== ACTION ITEM ==
Write out every record again, exactly.

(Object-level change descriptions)
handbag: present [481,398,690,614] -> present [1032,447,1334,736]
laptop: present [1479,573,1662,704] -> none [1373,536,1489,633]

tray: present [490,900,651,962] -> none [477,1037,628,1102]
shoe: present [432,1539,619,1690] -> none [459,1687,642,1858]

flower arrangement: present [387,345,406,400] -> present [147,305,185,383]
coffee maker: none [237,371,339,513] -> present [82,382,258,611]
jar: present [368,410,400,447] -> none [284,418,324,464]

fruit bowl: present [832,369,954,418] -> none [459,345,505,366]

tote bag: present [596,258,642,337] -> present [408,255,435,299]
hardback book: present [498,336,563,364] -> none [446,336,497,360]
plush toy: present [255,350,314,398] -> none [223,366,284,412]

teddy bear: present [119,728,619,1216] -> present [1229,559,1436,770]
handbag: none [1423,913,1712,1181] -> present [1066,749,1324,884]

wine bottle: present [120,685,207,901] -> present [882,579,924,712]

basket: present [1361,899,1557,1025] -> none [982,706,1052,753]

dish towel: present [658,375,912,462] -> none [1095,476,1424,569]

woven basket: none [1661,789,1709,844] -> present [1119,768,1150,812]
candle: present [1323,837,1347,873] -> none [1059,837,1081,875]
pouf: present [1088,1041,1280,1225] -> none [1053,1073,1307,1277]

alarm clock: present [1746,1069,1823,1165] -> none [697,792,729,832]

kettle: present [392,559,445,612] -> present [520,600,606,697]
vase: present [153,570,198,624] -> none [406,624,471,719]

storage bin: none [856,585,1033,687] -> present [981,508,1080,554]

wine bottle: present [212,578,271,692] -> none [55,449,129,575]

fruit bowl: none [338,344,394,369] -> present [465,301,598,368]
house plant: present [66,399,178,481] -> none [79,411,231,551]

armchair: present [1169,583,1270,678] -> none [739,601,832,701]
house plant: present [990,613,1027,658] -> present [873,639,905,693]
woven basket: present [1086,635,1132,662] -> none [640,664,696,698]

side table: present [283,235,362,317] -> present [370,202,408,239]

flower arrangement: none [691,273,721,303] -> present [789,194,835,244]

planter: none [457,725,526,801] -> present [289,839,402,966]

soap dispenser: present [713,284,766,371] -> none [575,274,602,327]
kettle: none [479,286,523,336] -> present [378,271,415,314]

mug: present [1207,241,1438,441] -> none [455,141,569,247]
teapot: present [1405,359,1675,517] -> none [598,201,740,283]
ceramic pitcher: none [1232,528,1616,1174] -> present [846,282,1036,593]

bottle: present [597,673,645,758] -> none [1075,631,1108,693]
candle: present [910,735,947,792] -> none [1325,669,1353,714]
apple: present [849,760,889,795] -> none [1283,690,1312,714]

== TASK ANSWER ==
handbag: present [481,398,690,614] -> present [1032,447,1334,736]
laptop: present [1479,573,1662,704] -> none [1373,536,1489,633]

tray: present [490,900,651,962] -> none [477,1037,628,1102]
shoe: present [432,1539,619,1690] -> none [459,1687,642,1858]

flower arrangement: present [387,345,406,400] -> present [147,305,185,383]
coffee maker: none [237,371,339,513] -> present [82,382,258,611]
jar: present [368,410,400,447] -> none [284,418,324,464]

fruit bowl: present [832,369,954,418] -> none [459,345,505,366]

tote bag: present [596,258,642,337] -> present [408,255,435,299]
hardback book: present [498,336,563,364] -> none [446,336,497,360]
plush toy: present [255,350,314,398] -> none [223,366,284,412]

teddy bear: present [119,728,619,1216] -> present [1229,559,1436,770]
handbag: none [1423,913,1712,1181] -> present [1066,749,1324,884]

wine bottle: present [120,685,207,901] -> present [882,579,924,712]

basket: present [1361,899,1557,1025] -> none [982,706,1052,753]

dish towel: present [658,375,912,462] -> none [1095,476,1424,569]

woven basket: none [1661,789,1709,844] -> present [1119,768,1150,812]
candle: present [1323,837,1347,873] -> none [1059,837,1081,875]
pouf: present [1088,1041,1280,1225] -> none [1053,1073,1307,1277]

alarm clock: present [1746,1069,1823,1165] -> none [697,792,729,832]

kettle: present [392,559,445,612] -> present [520,600,606,697]
vase: present [153,570,198,624] -> none [406,624,471,719]

storage bin: none [856,585,1033,687] -> present [981,508,1080,554]

wine bottle: present [212,578,271,692] -> none [55,449,129,575]

fruit bowl: none [338,344,394,369] -> present [465,301,598,368]
house plant: present [66,399,178,481] -> none [79,411,231,551]

armchair: present [1169,583,1270,678] -> none [739,601,832,701]
house plant: present [990,613,1027,658] -> present [873,639,905,693]
woven basket: present [1086,635,1132,662] -> none [640,664,696,698]

side table: present [283,235,362,317] -> present [370,202,408,239]

flower arrangement: none [691,273,721,303] -> present [789,194,835,244]

planter: none [457,725,526,801] -> present [289,839,402,966]

soap dispenser: present [713,284,766,371] -> none [575,274,602,327]
kettle: none [479,286,523,336] -> present [378,271,415,314]

mug: present [1207,241,1438,441] -> none [455,141,569,247]
teapot: present [1405,359,1675,517] -> none [598,201,740,283]
ceramic pitcher: none [1232,528,1616,1174] -> present [846,282,1036,593]

bottle: present [597,673,645,758] -> none [1075,631,1108,693]
candle: present [910,735,947,792] -> none [1325,669,1353,714]
apple: present [849,760,889,795] -> none [1283,690,1312,714]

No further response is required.